Posted by Lowell at 8:00 AM
Sunday, November 9, 2014
|Does that headline seem far-fetched? Crazy even? It certainly would have seemed far-fetched, if not crazy, a few weeks ago. But how about today, after Gillespie nearly pulled off one of the biggest political upsets of the year, and possibly the greatest in Virginia political history (I'd rank Dave Brat over Eric Cantor at the top of the list in recent history)? How about after Comstock not only defeated, but utterly crushed (by 16 points) a well-funded, popular Democrat in a "swing district?" A few points to consider.*Comstock is just 55 years old and, by all accounts, highly ambitious. Can anyone seriously picture her as a "lifer" in Congress?|
*In her campaign this year, Comstock demonstrated an ability to bring together all wings of her party, attract independent voters in the above-mentioned "swing district," and steamroll to victory. Since then, she's been touted as one of the big Republican winners of 2014. Do you think someone with Comstock's ambition isn't going to be seriously think about, and be seriously courted for, higher office going forward?
*Comstock also has ties to some of the biggest names, biggest $$$, and most influential voices in both the Republican Party and the right-wing echo chamber (e.g., Sean Hannity, Mark Levin).

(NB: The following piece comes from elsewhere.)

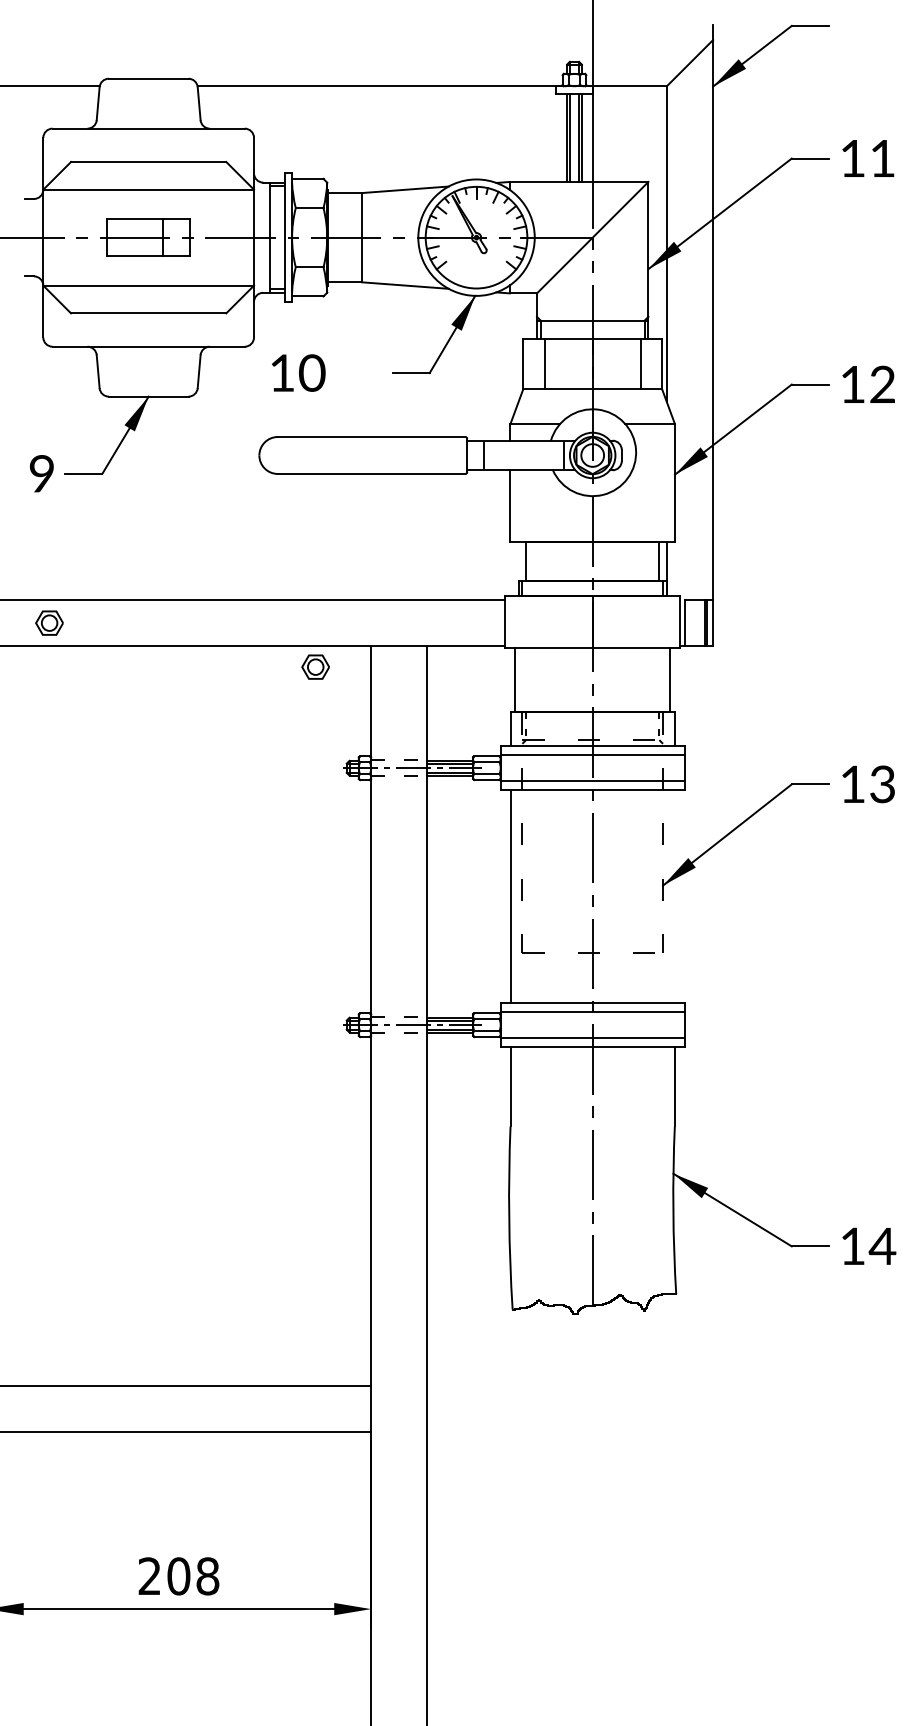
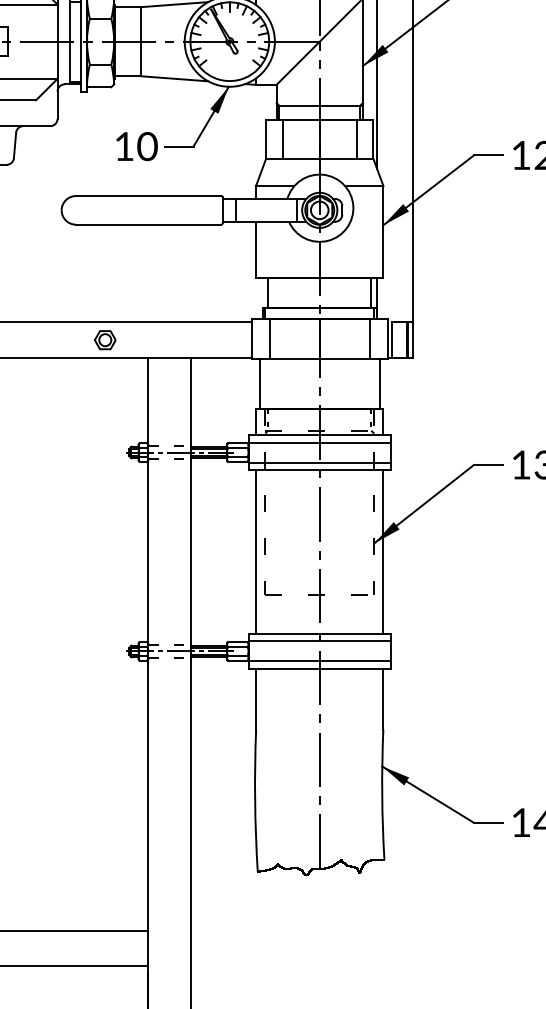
text: (298, 372) -> (136, 146), moved
line: (528, 621) -> (270, 338), added
line: (657, 621) -> (369, 338), added
part: (315, 666) -> (105, 339), moved
line: (674, 896) -> (383, 551), added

*Let's say Hillary Clinton wins the White House in 2016 against whoever the Republicans nominate. That means 2020 will be wide open, with Republicans looking for someone who can bring their party together and take back the White House. Could a three-term Congresswoman (assuming Comstock's reelected in 2016, she should then easily win in 2018 as well) from the crucial state of Virginia, a woman no less, be someone Republicans might turn to for President or Vice President in 2020? Of course, it's a long way off, and a lot of things can happen before then, but it seems highly plausible to me, as long as Comstock keeps doing what she's been doing. And no, that doesn't make me happy in the least, because I view her as dangerous and extreme.
*As for Ed Gillespie, my money's still on Mark Obenshain getting the 2017 Republican nomination for Virginia Governor. If so, then the next realistic opening for Gillespie would be U.S. Senate in 2018, when Tim Kaine comes up for reelection. That's assuming, of course, that Kaine's still in the Senate, as he's widely considered on the "short list" for VP in 2016.
*In that latter scenario, where Kaine moves up to Vice President in 2016, Gov. McAuliffe would appoint someone to fill the vacancy temporarily. According toVirginia Code:
When any vacancy occurs in the representation of the Commonwealth of Virginia in the United States Senate, the Governor shall issue a writ of election to fill the vacancy for the remainder of the unexpired term. The election shall be held on the next succeeding November general election date or, if the vacancy occurs within 120 days prior to that date, on the second succeeding November general election date. The Governor may make a temporary appointment to fill the vacancy until the qualified voters fill the same by election.*So, if I'm reading this right, it's possible there could be an election in November 2016 or November 2017 for U.S. Senate. In that case, change "Ed Gillespie for Senate 2018?" to "Ed Gillespie for Senate 2016 or 2017?"Anyway, there's no doubt this is all mostly navel gazing at this point, but I just wanted to throw it out there to put on your radar screens.